Research
Block and Detail: Scaffolding Sketch-to-Image Generation
[
paper][
Code]
Vishnu Sarukkai, Lu Yuan*, Mia Tang*, Maneesh Agrawala, Kayvon Fatahalian. UIST 2024 (Oral)
We introduce a novel sketch-to-image tool that aligns with the iterative refinement process of artists. Our tool lets users sketch blocking strokes to coarsely represent the placement and form of objects and detail strokes to refine their shape and silhouettes. We develop a two-pass algorithm for generating high-fidelity images from such sketches at any point in the iterative process. In the first pass we use a ControlNet to generate an image that strictly follows all the strokes (blocking and detail) and in the second pass we add variation by renoising regions surrounding blocking strokes. We also present a dataset generation scheme that, when used to train a ControlNet architecture, allows regions that do not contain strokes to be interpreted as not-yet-specified regions rather than empty space. We show that this partial-sketch-aware ControlNet can generate coherent elements from partial sketches that only contain a small number of strokes. The high-fidelity images produced by our approach serve as scaffolds that can help the user adjust the shape and proportions of objects or add additional elements to the composition. We demonstrate the effectiveness of our approach with a variety of examples and evaluative comparisons.
Learning to Place Objects into Scenes by Hallucinating Scenes around Objects
Lu Yuan, James Hong, Vishnu Sarukkai, and Kayvon Fatahalian, NeuRIPS workshop 2024.

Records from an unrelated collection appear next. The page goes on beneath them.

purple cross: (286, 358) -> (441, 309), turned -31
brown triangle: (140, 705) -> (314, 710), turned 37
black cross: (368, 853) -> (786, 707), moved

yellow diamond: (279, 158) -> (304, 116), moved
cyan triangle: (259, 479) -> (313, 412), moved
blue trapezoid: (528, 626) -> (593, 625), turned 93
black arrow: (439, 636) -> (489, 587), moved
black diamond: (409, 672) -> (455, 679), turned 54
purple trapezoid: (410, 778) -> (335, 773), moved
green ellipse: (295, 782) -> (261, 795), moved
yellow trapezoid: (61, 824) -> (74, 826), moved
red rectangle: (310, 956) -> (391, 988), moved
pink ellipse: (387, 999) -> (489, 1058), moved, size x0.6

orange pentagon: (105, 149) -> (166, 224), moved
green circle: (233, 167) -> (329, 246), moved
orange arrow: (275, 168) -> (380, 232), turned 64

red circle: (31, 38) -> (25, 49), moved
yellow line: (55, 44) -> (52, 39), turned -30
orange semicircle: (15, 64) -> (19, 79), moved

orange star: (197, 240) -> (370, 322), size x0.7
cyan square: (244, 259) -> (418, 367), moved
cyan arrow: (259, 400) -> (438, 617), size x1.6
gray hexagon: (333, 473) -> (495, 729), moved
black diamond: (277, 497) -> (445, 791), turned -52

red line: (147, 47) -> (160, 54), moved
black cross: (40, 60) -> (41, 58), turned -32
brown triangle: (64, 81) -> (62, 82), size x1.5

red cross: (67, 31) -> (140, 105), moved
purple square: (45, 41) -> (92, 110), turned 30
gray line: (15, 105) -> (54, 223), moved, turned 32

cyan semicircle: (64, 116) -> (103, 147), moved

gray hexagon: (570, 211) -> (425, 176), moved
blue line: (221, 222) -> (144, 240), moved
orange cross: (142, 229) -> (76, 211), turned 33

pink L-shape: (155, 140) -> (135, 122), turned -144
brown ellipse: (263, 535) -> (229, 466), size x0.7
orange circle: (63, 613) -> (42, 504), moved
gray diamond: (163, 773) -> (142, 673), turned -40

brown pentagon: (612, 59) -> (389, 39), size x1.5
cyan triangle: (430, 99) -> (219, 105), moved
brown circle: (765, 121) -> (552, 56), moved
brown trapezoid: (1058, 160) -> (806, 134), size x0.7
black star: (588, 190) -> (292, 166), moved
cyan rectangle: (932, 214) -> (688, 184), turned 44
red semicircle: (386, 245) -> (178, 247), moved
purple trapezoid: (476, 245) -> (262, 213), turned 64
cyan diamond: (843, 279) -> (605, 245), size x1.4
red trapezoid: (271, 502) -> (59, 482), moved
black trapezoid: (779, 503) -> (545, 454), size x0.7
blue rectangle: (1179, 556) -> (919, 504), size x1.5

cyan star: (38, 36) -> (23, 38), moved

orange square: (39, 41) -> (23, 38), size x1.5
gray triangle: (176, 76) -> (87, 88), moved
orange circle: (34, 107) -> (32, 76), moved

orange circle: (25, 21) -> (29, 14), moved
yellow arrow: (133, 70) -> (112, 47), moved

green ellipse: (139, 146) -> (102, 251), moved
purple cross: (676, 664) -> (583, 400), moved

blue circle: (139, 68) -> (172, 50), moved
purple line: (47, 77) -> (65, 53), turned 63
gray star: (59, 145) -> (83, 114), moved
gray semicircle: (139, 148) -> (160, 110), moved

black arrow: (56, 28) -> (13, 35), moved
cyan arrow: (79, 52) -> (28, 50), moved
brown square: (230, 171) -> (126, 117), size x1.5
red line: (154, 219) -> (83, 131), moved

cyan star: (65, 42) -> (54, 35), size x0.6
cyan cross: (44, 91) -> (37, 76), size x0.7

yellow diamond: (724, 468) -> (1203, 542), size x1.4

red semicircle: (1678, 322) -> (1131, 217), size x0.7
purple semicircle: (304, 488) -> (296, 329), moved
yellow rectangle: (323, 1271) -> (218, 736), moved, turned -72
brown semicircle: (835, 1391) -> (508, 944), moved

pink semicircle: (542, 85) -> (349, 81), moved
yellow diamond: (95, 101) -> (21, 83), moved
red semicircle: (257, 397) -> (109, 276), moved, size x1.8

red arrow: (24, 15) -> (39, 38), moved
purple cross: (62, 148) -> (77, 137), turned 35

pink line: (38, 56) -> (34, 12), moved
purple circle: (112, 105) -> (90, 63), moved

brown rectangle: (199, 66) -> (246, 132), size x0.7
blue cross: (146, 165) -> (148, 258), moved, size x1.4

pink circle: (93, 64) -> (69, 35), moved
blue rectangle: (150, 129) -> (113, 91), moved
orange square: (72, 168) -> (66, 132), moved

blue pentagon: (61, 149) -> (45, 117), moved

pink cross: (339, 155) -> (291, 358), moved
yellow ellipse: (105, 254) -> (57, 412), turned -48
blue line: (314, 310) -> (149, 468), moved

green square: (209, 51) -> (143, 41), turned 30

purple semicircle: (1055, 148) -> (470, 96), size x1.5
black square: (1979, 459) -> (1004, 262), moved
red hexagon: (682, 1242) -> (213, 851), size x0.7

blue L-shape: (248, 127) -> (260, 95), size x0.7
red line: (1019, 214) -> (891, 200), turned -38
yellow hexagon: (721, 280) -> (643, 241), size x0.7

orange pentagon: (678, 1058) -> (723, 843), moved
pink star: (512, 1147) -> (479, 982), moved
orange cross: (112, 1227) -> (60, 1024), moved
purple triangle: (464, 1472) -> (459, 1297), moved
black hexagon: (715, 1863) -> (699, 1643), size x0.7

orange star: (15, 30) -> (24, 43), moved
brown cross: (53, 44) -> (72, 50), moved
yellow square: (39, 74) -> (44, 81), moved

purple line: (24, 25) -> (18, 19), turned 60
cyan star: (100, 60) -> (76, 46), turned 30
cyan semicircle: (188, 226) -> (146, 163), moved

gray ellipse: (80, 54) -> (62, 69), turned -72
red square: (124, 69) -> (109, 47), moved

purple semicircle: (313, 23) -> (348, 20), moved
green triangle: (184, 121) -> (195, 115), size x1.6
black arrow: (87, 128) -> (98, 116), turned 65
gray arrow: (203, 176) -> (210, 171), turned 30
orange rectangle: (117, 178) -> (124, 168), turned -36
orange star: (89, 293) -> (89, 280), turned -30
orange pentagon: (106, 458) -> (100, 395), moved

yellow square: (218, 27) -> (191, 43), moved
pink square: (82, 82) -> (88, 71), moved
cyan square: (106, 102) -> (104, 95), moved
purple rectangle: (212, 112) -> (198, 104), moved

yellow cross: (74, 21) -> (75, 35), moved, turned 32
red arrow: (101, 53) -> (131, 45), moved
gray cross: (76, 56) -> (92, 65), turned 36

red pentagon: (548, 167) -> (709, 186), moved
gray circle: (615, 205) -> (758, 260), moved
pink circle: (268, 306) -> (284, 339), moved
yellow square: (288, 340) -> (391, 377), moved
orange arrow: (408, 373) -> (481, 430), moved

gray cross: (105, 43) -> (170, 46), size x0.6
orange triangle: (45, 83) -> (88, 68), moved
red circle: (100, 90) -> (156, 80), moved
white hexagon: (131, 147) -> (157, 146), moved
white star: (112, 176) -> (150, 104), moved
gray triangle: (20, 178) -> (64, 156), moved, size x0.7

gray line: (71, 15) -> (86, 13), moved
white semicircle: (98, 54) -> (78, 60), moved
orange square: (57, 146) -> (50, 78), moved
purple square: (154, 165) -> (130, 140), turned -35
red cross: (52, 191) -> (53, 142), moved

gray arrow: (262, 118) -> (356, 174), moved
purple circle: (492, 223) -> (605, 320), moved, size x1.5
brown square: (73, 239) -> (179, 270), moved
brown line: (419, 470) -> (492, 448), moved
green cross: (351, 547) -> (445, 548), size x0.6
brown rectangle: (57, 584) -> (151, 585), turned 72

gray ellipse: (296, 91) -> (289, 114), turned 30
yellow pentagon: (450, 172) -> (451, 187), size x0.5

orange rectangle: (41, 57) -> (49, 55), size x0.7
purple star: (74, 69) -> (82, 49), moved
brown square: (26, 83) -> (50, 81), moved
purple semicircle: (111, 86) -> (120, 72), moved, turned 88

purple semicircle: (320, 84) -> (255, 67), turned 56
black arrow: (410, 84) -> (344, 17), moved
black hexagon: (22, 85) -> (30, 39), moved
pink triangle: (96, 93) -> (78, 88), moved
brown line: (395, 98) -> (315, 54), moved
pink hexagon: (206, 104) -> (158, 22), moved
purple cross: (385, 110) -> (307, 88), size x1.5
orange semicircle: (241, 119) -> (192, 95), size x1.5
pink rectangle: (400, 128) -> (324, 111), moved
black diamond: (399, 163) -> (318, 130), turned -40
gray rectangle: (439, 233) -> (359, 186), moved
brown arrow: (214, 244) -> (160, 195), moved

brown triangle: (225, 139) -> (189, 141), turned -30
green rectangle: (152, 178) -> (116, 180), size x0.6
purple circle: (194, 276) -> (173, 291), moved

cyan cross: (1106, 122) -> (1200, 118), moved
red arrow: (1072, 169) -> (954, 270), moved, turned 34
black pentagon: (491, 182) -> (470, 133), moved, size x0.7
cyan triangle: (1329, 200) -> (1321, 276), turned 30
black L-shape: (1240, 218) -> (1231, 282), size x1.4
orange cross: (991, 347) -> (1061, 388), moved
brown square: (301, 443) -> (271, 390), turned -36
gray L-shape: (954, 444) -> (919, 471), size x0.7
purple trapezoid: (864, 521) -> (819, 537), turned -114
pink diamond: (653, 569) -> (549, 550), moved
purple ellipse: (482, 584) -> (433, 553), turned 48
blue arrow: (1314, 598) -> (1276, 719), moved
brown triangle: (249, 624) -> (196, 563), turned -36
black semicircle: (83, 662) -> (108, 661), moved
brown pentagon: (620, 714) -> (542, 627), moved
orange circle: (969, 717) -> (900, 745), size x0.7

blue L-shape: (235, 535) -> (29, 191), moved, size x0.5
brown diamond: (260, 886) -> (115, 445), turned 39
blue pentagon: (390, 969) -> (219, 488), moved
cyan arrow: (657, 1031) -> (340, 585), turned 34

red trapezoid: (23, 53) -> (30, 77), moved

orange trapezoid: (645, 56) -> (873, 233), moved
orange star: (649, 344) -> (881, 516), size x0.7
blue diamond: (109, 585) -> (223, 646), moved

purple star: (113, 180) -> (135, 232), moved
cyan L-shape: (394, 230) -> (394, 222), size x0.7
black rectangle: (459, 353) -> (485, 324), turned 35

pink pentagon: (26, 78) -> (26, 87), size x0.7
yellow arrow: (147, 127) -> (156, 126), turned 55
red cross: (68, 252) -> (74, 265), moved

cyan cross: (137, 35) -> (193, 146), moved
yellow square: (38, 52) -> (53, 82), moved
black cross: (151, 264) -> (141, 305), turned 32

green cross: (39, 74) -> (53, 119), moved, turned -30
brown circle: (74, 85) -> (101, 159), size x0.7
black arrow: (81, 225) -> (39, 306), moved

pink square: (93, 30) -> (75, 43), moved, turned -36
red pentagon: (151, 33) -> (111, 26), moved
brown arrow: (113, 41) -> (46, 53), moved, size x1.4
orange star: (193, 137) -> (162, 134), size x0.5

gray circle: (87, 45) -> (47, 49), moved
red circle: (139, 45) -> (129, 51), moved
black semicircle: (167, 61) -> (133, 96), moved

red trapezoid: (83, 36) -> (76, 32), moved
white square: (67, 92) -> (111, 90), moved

The ability to modify images to add new objects into a scene stands to be a powerful image editing control, but is currently not robustly supported by existing diffusion-based image editing methods. We design a two-step method for inserting objects of a given class into images that first predicts where the object is likely to go in the image and, then, realistically inpaints the object at this location. The central challenge of our approach is predicting where an object should go in a scene, given only an image of the scene. We learn a prediction model entirely from synthetic data by using diffusion-based image outpainting to hallucinate novel images of scenes surrounding a given object. We demonstrate that this weakly supervised approach, which requires no human labels at all, is able to generate more realistic object addition image edits than prior text-controlled diffusion-based approaches. We also demonstrate that, for a limited set of object categories, our learned object placement prediction model, despite being trained entirely on generated data, makes more accurate object placements than prior state-of-the-art models for object placement that were trained on a large, manually annotated dataset.
James Hong, Lu Yuan, Michaël Gharbi, Matthew Fisher, and Kayvon Fatahalian, AAAI 2024.
How to frame (or crop) a photo often depends on the image subject and its context; e.g., a human portrait. Recent works have defined the subject-aware image cropping task as a nuanced and practical version of image cropping. We propose a weakly-supervised approach (GenCrop) to learn what makes a high-quality, subject-aware crop from professional stock images. Unlike supervised prior work, GenCrop requires no new manual annotations beyond the existing the stock image collection. The key challenge in learning from this data, however, is that the images are already cropped and we do not know what regions were removed. Our insight is combine a library of stock images with a modern, pre-trained text-to-image diffusion model. The stock image collection provides diversity and its images serve as pseudo-labels for a good crop, while the text-image diffusion model is used to out-paint (i.e., outward in-painting) realistic, uncropped images. Using this procedure, we are able to automatically generate a large dataset of cropped-uncropped training pairs to train a cropping model. Despite being weakly-supervised, GenCrop is competitive with state-of-the-art supervised methods and significantly better than comparable weakly-supervised baselines on quantitative and qualitative evaluation metrics.
LC-NeRF: Local Controllable Face Generation in Neural Randiance Field
[
paper]
Wenyang Zhou, Lu Yuan, Shuyu Chen, Lin Gao, and Shimin Hu. IEEE Transactions on Visualization and Computer Graphics (Accepted for Publication).
3D face generation has achieved high visual quality and 3D consistency thanks to the development of neural radiance fields (NeRF). Recently, to generate and edit 3D faces with NeRF representation, some methods are proposed and achieve good results in decoupling geometry and texture. The latent codes of these generative models affect the whole face, and hence modifications to these codes cause the entire face to change. However, users usually edit a local region when editing faces and do not want other regions to be affected. Since changes to the latent code affect global generation results, these methods do not allow for fine-grained control of local facial regions. To improve local controllability in NeRF-based face editing, we propose LC-NeRF, which is composed of a Local Region Generators Module and a Spatial-Aware Fusion Module, allowing for local geometry and texture control of local facial regions. Qualitative and quantitative evaluations show that our method provides better local editing than state-of-the-art face editing methods. Our method also performs well in downstream tasks, such as text-driven facial image editing.